Mon, Jun 01, 2009 - Page 9 News List

China destroys culture, Hong Kong cares

To those in power in Beijing, demolition is potency and rebuilding is glory. But don’t assume this is a national view

By Simon Jenkins  /  THE GUARDIAN , LONDON

The West’s admiration for China’s rush for wealth is becoming like the left’s interwar praise for Josef Stalin’s Soviet Union. It is a triumph of materialism over humanity. If there is one place on earth I have long wanted to visit, it is old Kashgar, fulcrum of the silk road, author Peter Fleming’s “oasis of civilization” hovering between the Pamir mountains and the Taklamakan desert. It was used for the Afghan movie The Kite Runner, NATO having rendered the real location, Kabul, too dangerous for filming. Now the old city is to be systematically demolished. The steamroller of destruction that is China’s rush for wealth is claiming yet another casualty for world culture.

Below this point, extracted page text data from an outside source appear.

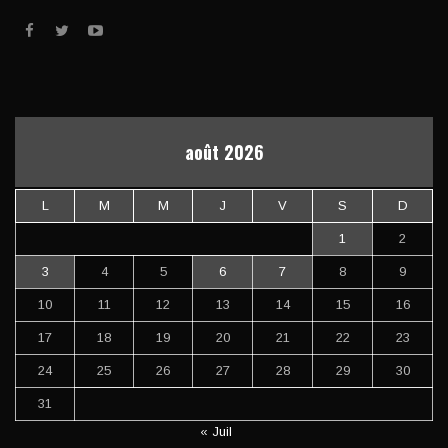
août 2026
L
M
M
J
V
S
D
1
2
3
4
5
6
7
8
9
10
11
12
13
14
15
16
17
18
19
20
21
22
23
24
25
26
27
28
29
30
31
« Juil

Reports from Beijing indicate that 65,000 houses, dating in layers back over two millennia, are decrepit and at risk from earthquakes. They will be cleared and their native Uighur inhabitants forcibly removed from the maze of alleys, mud-brick walls, courtyard houses and 40 mosques to new estates 8km from the city. Already the city walls and moat have gone. Now the old city itself is coming down, with only a zone to be rebuilt “in Uighur style” for the million tourists who visit Kashgar in search of silk road romance. They will be shown what a local official calls “an international heritage scenery.”

Kashgar was deliberately omitted from Beijing’s list of candidates for World Heritage status. As in Tibet’s Lhasa, Han Chinese are expected to replace the ­original Uighur citizens in the new city. The message is that minorities will not only have their political aspirations repressed but their cultural inheritance wiped out as well. The Washington Post quoted a bold Beijing architectural professor, Wu Dianting (吳殿廷), to commend the old mud buildings of Kashgar and warn that “if they are torn down their affiliated culture is destroyed.”

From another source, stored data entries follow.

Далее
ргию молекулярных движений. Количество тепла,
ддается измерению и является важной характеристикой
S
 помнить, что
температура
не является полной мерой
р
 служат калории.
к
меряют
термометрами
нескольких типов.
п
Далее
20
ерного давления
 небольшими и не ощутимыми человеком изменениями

Western lobbyists rightly championed civil rights in China during the brief (and mostly sycophantic) period of the Olympics, to scant obvious effect. It is tempting to say that civil rights command headlines, but cultural heritage — where foreign pressure can sometimes shame a regime into caution — goes by the board. The monuments of the silk road, their oases, caravanserais, bazaars and towns, were not just memorials of old Asia but of Europe and Asia combined, a true entrepot of civilizations.

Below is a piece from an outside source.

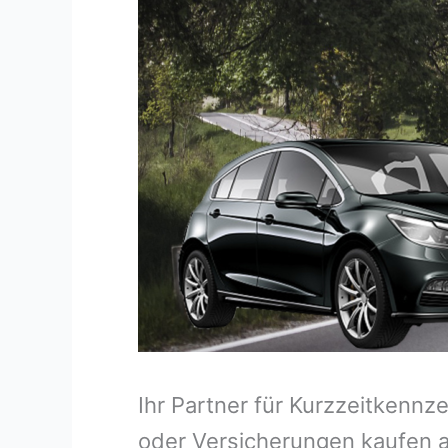
Ihr Partner für Kurzzeitkennz
oder Versicherungen kaufen a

Visiting Chengdu in Sichuan in 1982, I was taken to see how the authorities were bulldozing the last remaining sector of “rice-paper houses,” an ancient area of delicate overhanging properties and courts with persimmon-lined streets, kept immaculate by residents for whom house and communal street were one living space. Desperate people were frantically packing their belongings in advance of the invader.

I pathetically pleaded with my guides to stop, if only because they were destroying what would one day be a tourist jewel of the city. They seemed utterly mystified, as might Romania’s dictator, Ceausescu, to pleas for the salvation of old Bucharest or, I suppose, the Greater London Council to pleas to save Covent Garden. To those in power, old is always past and new is always good. Demolition is potency and rebuilding is glory.

To prepare for the obscenity of extravagant chauvinism that is the Olympics, the Chinese promised the International Olympic Committee that they would spend US$30 billion redesigning an entire quarter of Beijing and build a dozen pavilions and a new thoroughfare, Jinbao Avenue. The avenue alone consumed 22 hectares and evaporated the homes of 2,100 families.